Needs enabling via “max_parallel_workers_per_gather” parameter, which can luckily be done on the user level too, thus making per-query parallelization possible. But one thing to note here is that the total number worker processes is limited with “max_worker_processes” parameter, so this might need increasing (default is 8) on good hardware when doing parallel queries from lots of concurrent sessions.
- Time-based limiting of maximum MVCC snapshot age via the “old_snapshot_threshold” parameter.
Beyond the threshold, old data may be vacuumed away, and users will get a “snapshot too old” error when trying to read such old rows. Warning! From the documentation – “When this feature is enabled, freed space at the end of a relation cannot be released to the operating system”…sothis is basically a double-edged sword basically and it’s not enabled by default.
- Synchronous replication now allows multiple standby servers for increased reliability.
Together with the new “remote_apply” setting for the “synchronous_commit” parameter user have power to create “mirrored” multi-machine clusters. Awesome feature!
- Add pg_stat_progress_vacuum system view to provide progress reporting for VACUUM operations
- Improve pg_rewind so that it can work when the target timeline changes
From release notes – “This allows, for example, rewinding a promoted standby back to some state of the old master’s timeline”. Meaning you could promote a replica, do some migration testing say and then convert it back into a normal replica. Great!
- Add pg_control_system() and some other pg_control_* functions
Enables to read information equivalent to “pg_controldata” utility via SQL. Previously one had to work around it via a custom PL/Pythonu stored procedure or even custom extension, when wanting to expose “database system identifier” for monitoring queries for example.
- Add pg_blocking_pids() function
As release notes formulated it well “Historically users have obtained such information using a self-join on the pg_locks view. However, it is unreasonably tedious…”, this means one can hugely simplify monitoring scripts and ad-hoc troubleshooting, paired with some joins to pg_stat_activity.

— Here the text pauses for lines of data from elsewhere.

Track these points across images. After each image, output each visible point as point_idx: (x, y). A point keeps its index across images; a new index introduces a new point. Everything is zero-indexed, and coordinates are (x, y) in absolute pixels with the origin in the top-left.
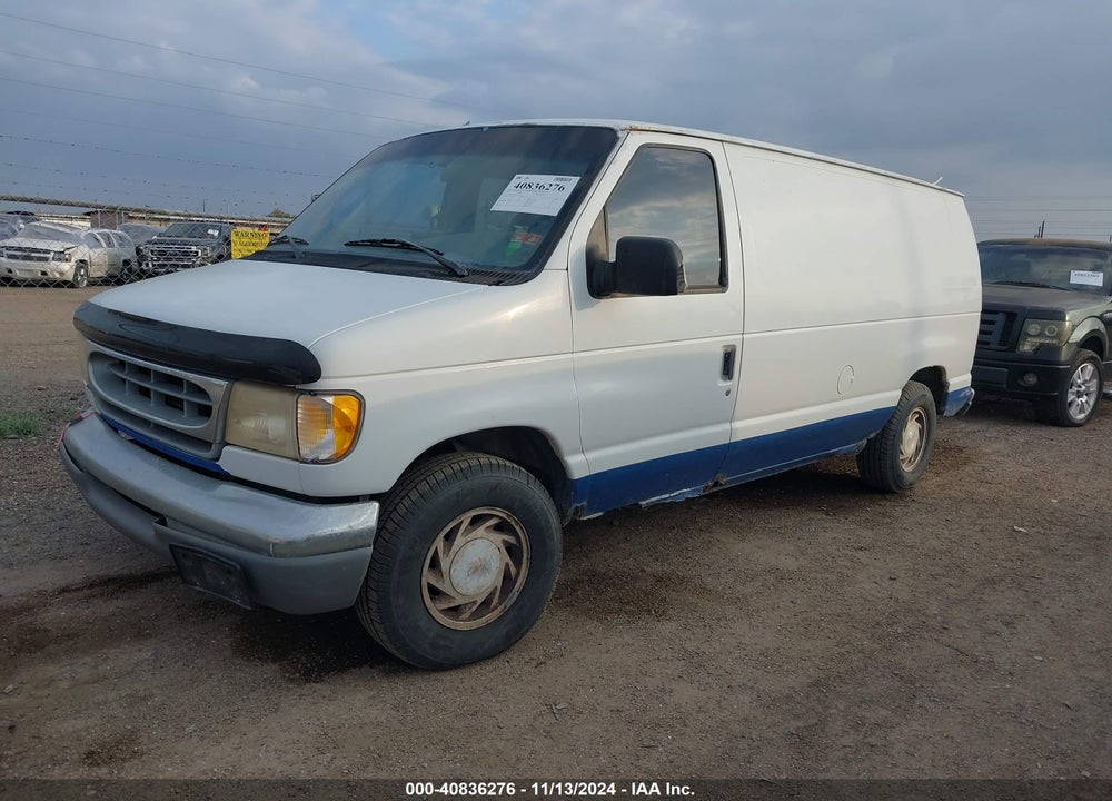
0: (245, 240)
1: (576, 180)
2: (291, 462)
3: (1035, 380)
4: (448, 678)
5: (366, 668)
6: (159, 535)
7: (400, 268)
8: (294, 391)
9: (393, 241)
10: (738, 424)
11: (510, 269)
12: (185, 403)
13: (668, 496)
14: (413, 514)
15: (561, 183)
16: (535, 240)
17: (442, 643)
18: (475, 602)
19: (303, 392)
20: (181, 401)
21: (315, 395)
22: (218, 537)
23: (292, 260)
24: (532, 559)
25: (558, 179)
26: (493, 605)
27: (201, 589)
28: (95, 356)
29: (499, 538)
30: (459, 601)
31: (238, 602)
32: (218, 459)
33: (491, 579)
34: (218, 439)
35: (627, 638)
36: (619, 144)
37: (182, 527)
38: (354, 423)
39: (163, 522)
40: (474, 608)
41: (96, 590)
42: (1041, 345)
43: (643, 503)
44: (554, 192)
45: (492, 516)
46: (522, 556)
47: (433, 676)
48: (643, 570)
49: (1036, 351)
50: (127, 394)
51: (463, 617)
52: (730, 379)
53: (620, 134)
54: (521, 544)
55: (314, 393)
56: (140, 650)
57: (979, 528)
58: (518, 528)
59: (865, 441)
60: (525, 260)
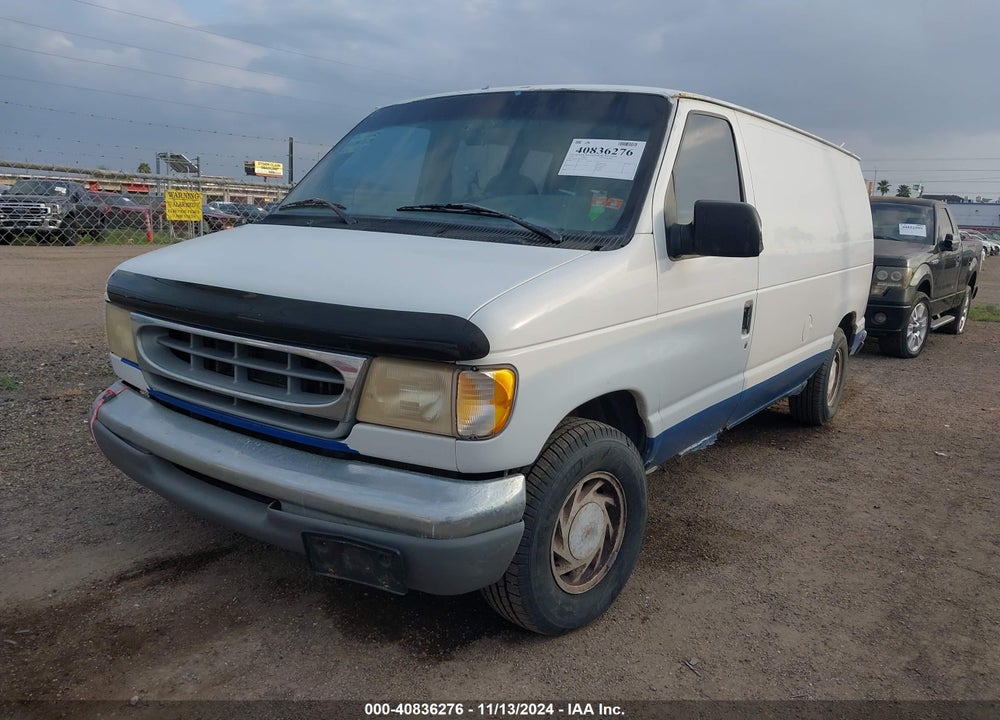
0: (179, 201)
1: (642, 145)
2: (445, 439)
3: (884, 319)
4: (569, 641)
5: (485, 639)
6: (273, 520)
7: (488, 235)
8: (454, 367)
9: (461, 207)
10: (748, 374)
11: (600, 233)
12: (289, 380)
13: (695, 445)
14: (546, 484)
15: (628, 148)
16: (617, 205)
17: (567, 609)
18: (584, 566)
19: (464, 368)
20: (284, 377)
21: (477, 370)
22: (362, 521)
23: (343, 225)
24: (628, 519)
25: (622, 144)
26: (596, 566)
27: (336, 577)
28: (144, 330)
29: (604, 500)
30: (574, 565)
31: (386, 588)
32: (345, 437)
33: (596, 542)
34: (348, 417)
35: (702, 586)
36: (674, 111)
37: (304, 511)
38: (510, 396)
39: (277, 505)
40: (584, 570)
41: (156, 576)
42: (889, 289)
43: (681, 453)
44: (621, 157)
45: (598, 479)
46: (620, 516)
47: (556, 641)
48: (668, 516)
49: (885, 294)
50: (192, 370)
51: (577, 580)
52: (748, 332)
53: (672, 101)
54: (619, 505)
55: (476, 369)
56: (246, 640)
57: (909, 455)
58: (617, 490)
59: (806, 382)
60: (612, 224)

- Allow sessions to be terminated automatically if they are in idle-in-transaction state for too long via “idle_in_transaction_session_timeout” parameter.
Useful to prevent forgotten transactions from holding locks or preventing vacuum cleanup for too long. Bye-bye Cron scripts trying to do the same by reading pg_stat_activity regularly and terminating misbehaving transactions.
- Merge the “archive” and “hot_standby” values of the “wal_level” configuration parameter into a single new value “replica”
Postgresql.conf needs adjusting while migrating and already not using “logical”!
- Add a CASCADE option to CREATE EXTENSION to automatically create any extensions the requested one depends on
- New built-in role called “pg_signal_backend” to enable this previously superuser-only functionality.
More built-in roles to be expected in future.
- Add pg_size_bytes() function to convert human-readable size strings to numbers
- “psql” supports multiple -c and -f command-line options.
The specified operations are carried out in the order in which the options are given, and then psql terminates.